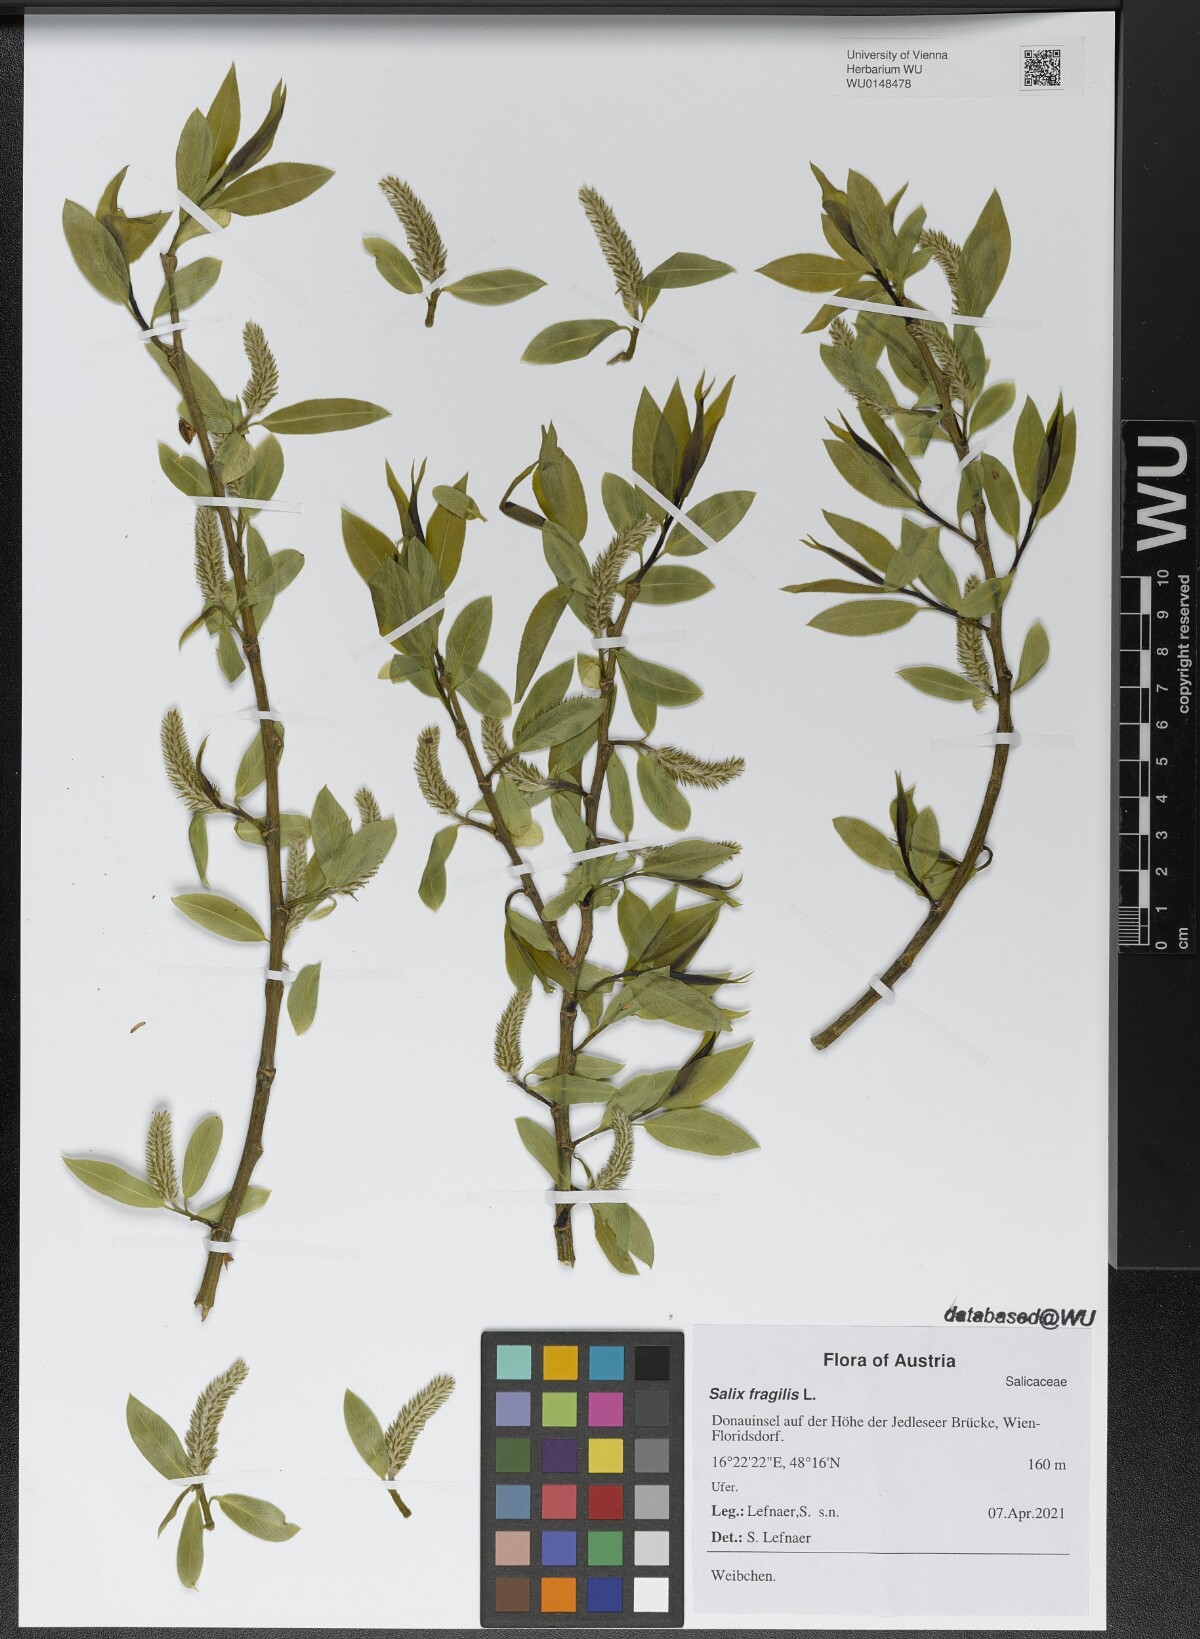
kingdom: Plantae
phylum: Tracheophyta
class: Magnoliopsida
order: Malpighiales
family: Salicaceae
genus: Salix
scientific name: Salix fragilis
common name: Crack willow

= = = =

» **WHAT IS BEING ASKED**
Rewrite the lines of the records above, swapping "common name" for "vernacular name" and keeping everything else the same. Leave out the pictures.

» **REPLY TO THE EXERCISE**
kingdom: Plantae
phylum: Tracheophyta
class: Magnoliopsida
order: Malpighiales
family: Salicaceae
genus: Salix
scientific name: Salix fragilis
vernacular name: Crack willow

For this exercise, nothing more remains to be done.